Sacks is now a consulting producer at "Malcolm in the Middle," where three of 11 writers are observant Jews and a kosher lunch menu circulates in the writers room. Nevertheless, he said, he is not a "crusader for Judaism" at work but only in his private life. To this end, he teaches two classes at the Happy Minyan and is a founder of Jewish Impact Films, which aims to improve public relations for Jews and Israel by empowering novice filmmakers to produce positive films on these subjects.
He apparently has paved the way for other observant Jews in the sitcom world. Glouberman, for one, said Sacks indirectly helped him secure his first job, at "Third Rock," a decade ago. At the time, Glouberman's agent advised him to mention the Shabbat issue only after he had been hired: "So I called the showrunner and I was very anxious and I said, 'I'll work 24 hours a day, but I can't work Shabbat or Jewish holidays,' and he said, 'Don't worry about it, David Sacks worked on our pilot, and we loved him.'"
Today, Glouberman works with Sacks on "Malcolm," about a quirky family with a genius middle child (Frankie Muniz) his three hooligan brothers, clueless dad and drill-sergeant mom.

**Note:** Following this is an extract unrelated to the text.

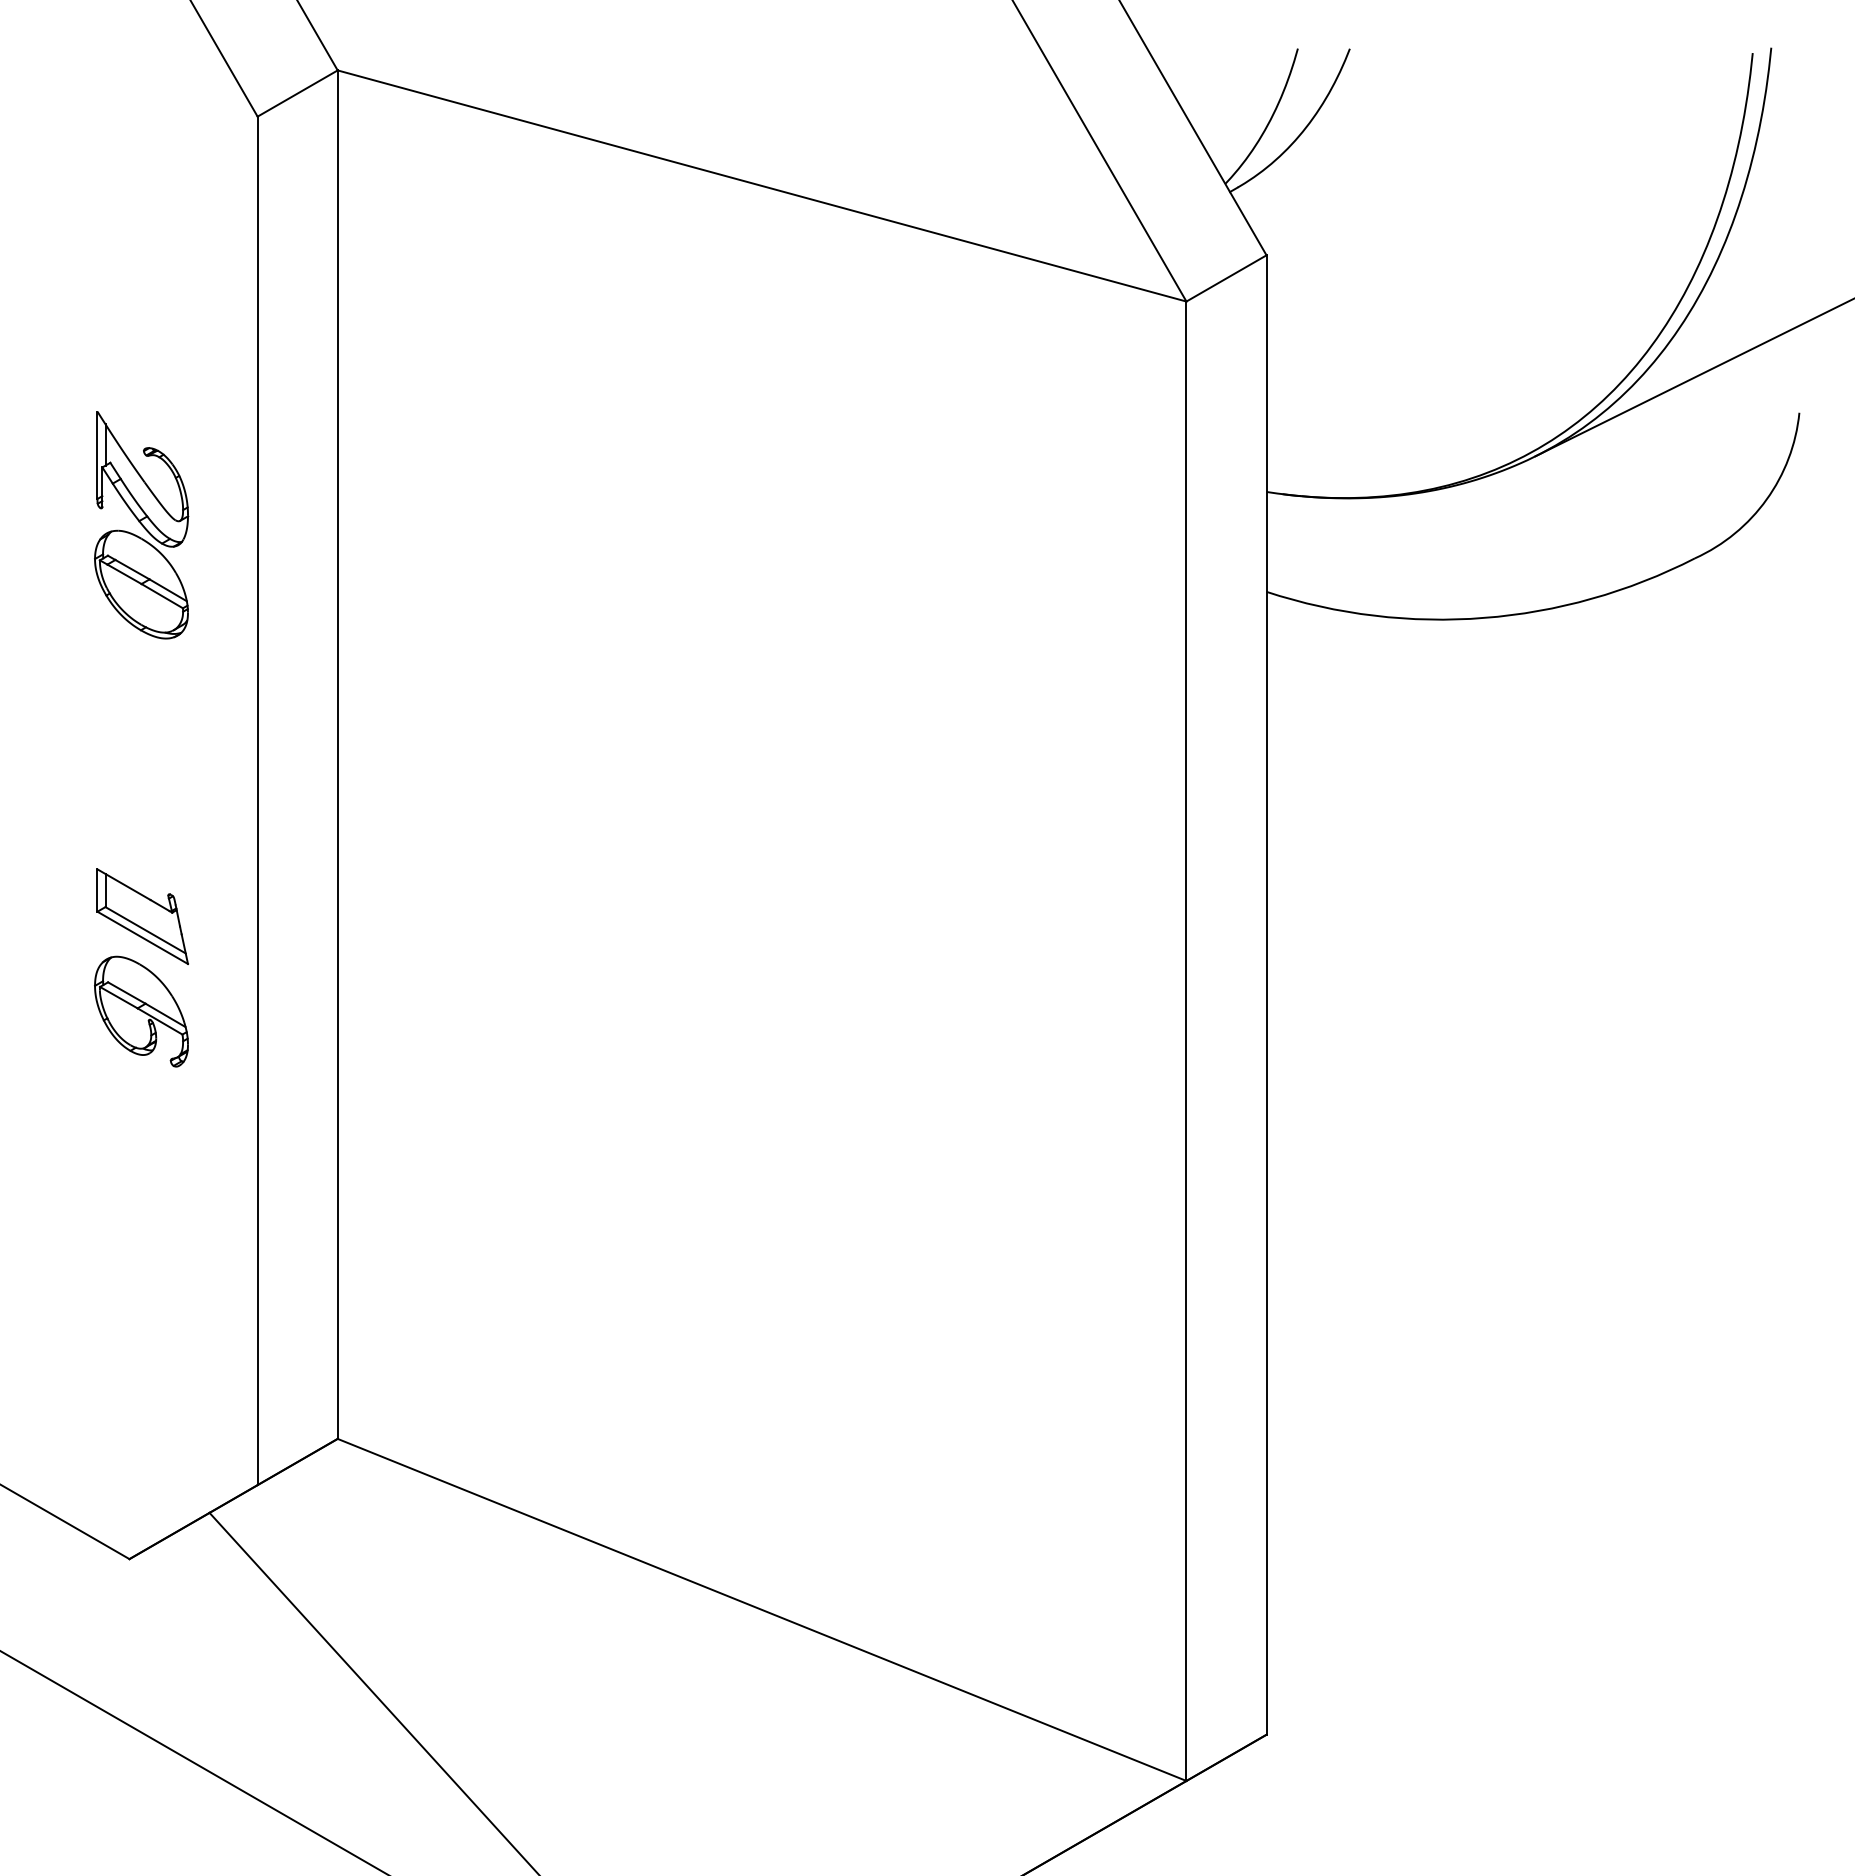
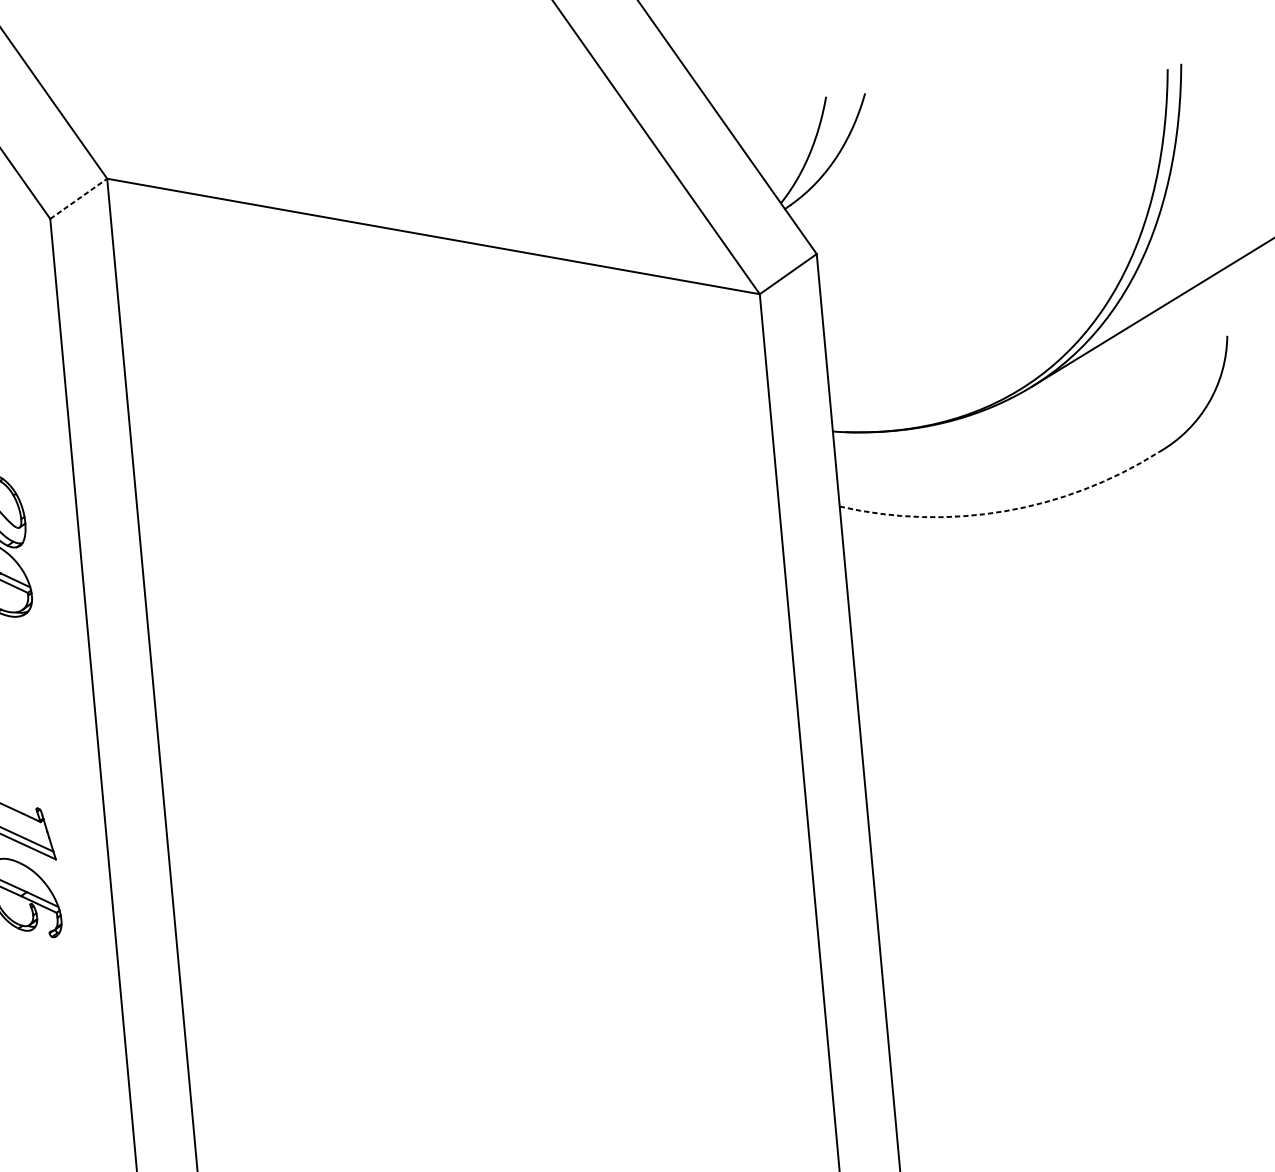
line: (298, 93) -> (79, 198), solid -> dashed
arc: (1484, 617) -> (1005, 510), solid -> dashed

It's the universal family, Glouberman said, but he was drawn to the show because the pilot read like someone had hidden a camera in his Orthodox childhood home. To write one episode, he drew on the time his parents accidentally left his brother standing in the corner all night long.
Although the show is rife with gross-out humor and sight gags, Glouberman believes it jibes with his Torah values. He points out that Malcolm's parents actually love each other, unlike the bickering parents on shows such as Fox's "Married... With Children," and that "the children honor their mother and father, although not necessarily in classic terms."
When the boys take on four clowns who have dissed their mother, for example, "She watches them with this proud smile on her face while they fight and knee clowns in the groin," Glouberman said.
It may not be classic Torah, but it comes from a Jewish place. As Gordon put it, "My Judaism informs me so deeply it's hard to unbraid my [writer's] identity from my Jewish one."